Malheureusement, la volonté de restreindre la reproduction à ceux que certains jugent les plus « appropriés » existe toujours. En 2020, il y a eu des rapports selon lesquels jusqu’à 20 femmes ont été stérilisées involontairement dans les centres de détention de l’immigration et des douanes aux États-Unis. Et au Canada, un recours collectif en réponse à la stérilisation forcée de centaines de femmes autochtones aussi récemment qu’en 2018 est en cours. Pendant ce temps, les pratiques d’avortement sélectif selon le sexe continuent de fausser les sex-ratios en Inde et en Chine, les pays les plus peuplés du monde.
Ancrées dans toutes ces pratiques se trouvent des notions dangereuses d’infériorité et de supériorité qui ne sont pas scientifiques et mêlées de préjugés, dit Rutherford. Et, alors que le monde compte sur le changement climatique, les discussions autour de l’idée de contrôle de la population refont surface de plus en plus.
“Il y a encore un point d’interrogation quant à savoir si l’eugénisme fonctionnerait même s’il n’était pas moralement offensant”
La force de Control est qu’il fournit non seulement des conseils indispensables pour ces conversations en nous rappelant les horreurs du passé, mais utilise également des preuves scientifiques pour démanteler la viabilité de ces idées.
Rutherford précise qu’il y a toujours un point d’interrogation quant à savoir si l’eugénisme fonctionnerait même, ce qui montre clairement à quel point notre compréhension de la génétique humaine est limitée et à quel point nous sommes mal équipés pour diriger l’évolution de notre espèce, même si ce n’était pas le cas. moralement offensant.

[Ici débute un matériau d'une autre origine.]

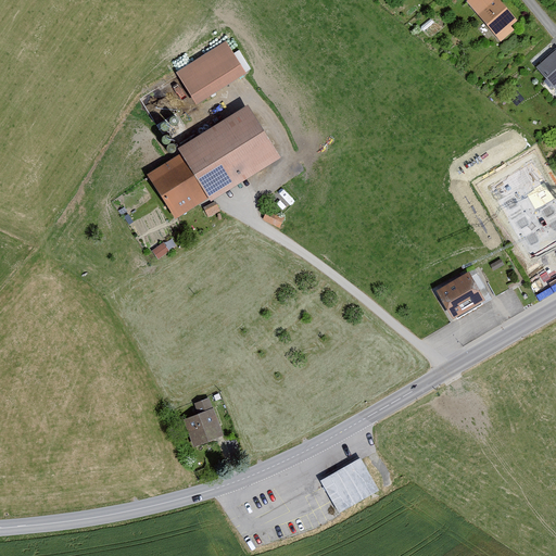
[(493,0),(493,1),(492,0),(472,0),(468,3),(502,42),(516,30),(513,27),(519,22),(500,0),(493,0)]
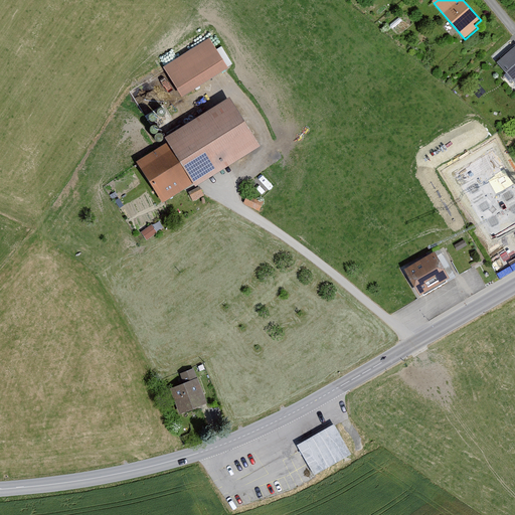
[(210,38),(165,67),(183,97),(229,67),(210,38)]
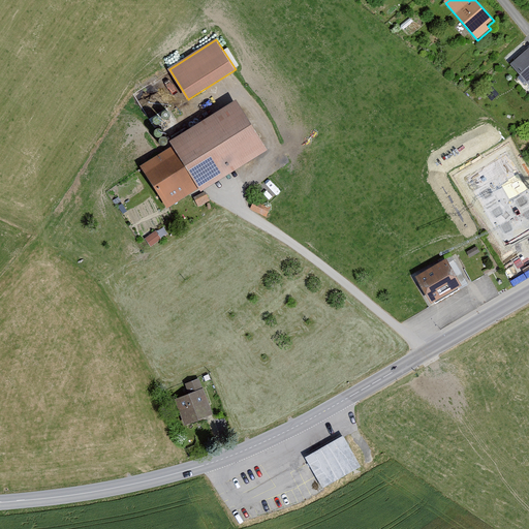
[(528,48),(510,65),(528,85),(528,48)]
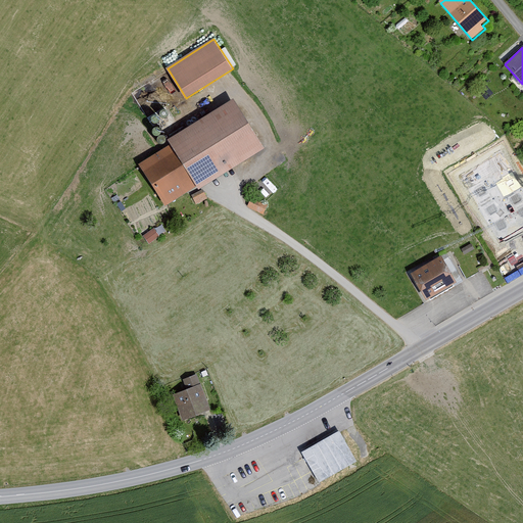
[(171,145),(138,165),(163,207),(196,187),(198,189),(264,149),(233,100),(168,140),(171,145)]
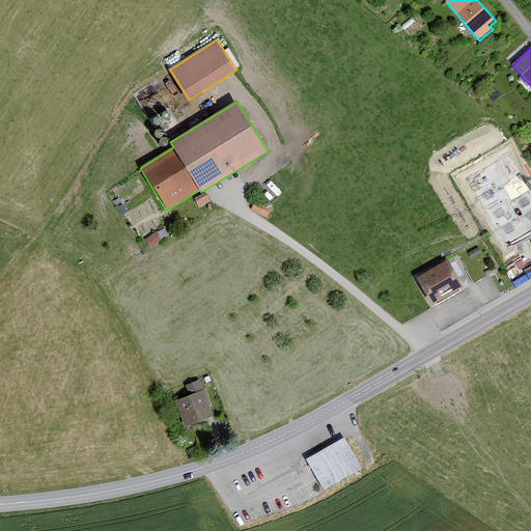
[(162,117),(165,119),(167,119),(169,118),(170,116),(169,112),(166,111),(163,113),(162,117)]
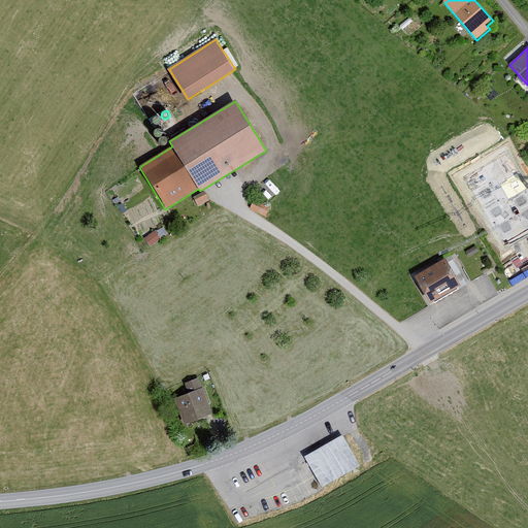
[(153,122),(155,125),(158,125),(160,123),(161,121),(160,118),(156,116),(153,118),(153,122)]
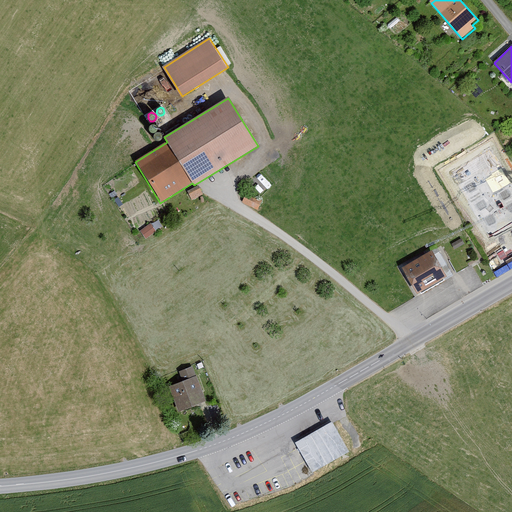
[(149,130),(152,133),(154,133),(156,132),(157,129),(156,126),(153,125),(150,127),(149,130)]
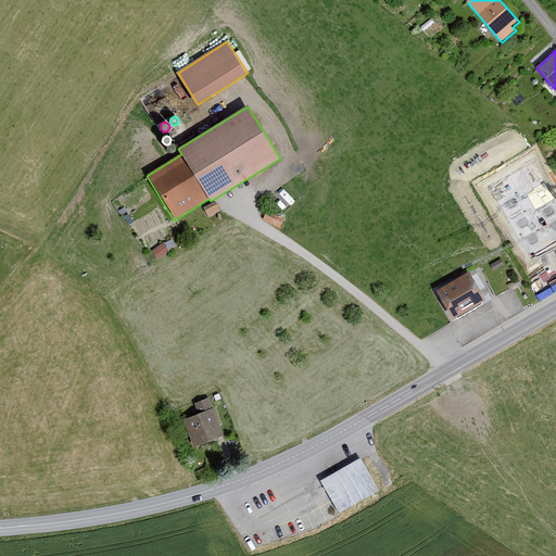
[(167,150),(171,153),(174,153),(176,152),(177,149),(175,146),(172,144),(168,147),(167,150)]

Les naissances en 2018 en Chine de Lulu et Nana, les premiers humains génétiquement modifiés, en sont un exemple. He Jiankui a utilisé la technologie d’édition de gènes CRISPR/Cas9 sur deux embryons humains fécondés dans le but d’introduire une mutation génétique naturelle associée à la résistance à l’infection par le VIH. Mais, comme le décrit Rutherford, l’édition génétique prévue a échoué. Dans l’embryon qui est devenu Lulu, 15 lettres d’ADN ont été supprimées, tandis que dans celui qui est devenu Nana, de l’ADN a été ajouté et d’autres parties supprimées.
Contrôler expose finalement l’eugénisme comme “une pseudoscience qui ne peut pas tenir ses promesses” et nous encourage à nous concentrer plutôt sur des interventions dont nous savons qu’elles peuvent améliorer la vie des gens et l’état de notre planète, telles que l’amélioration de l’éducation, des soins de santé, l’égalité des chances et la protection de la environnement.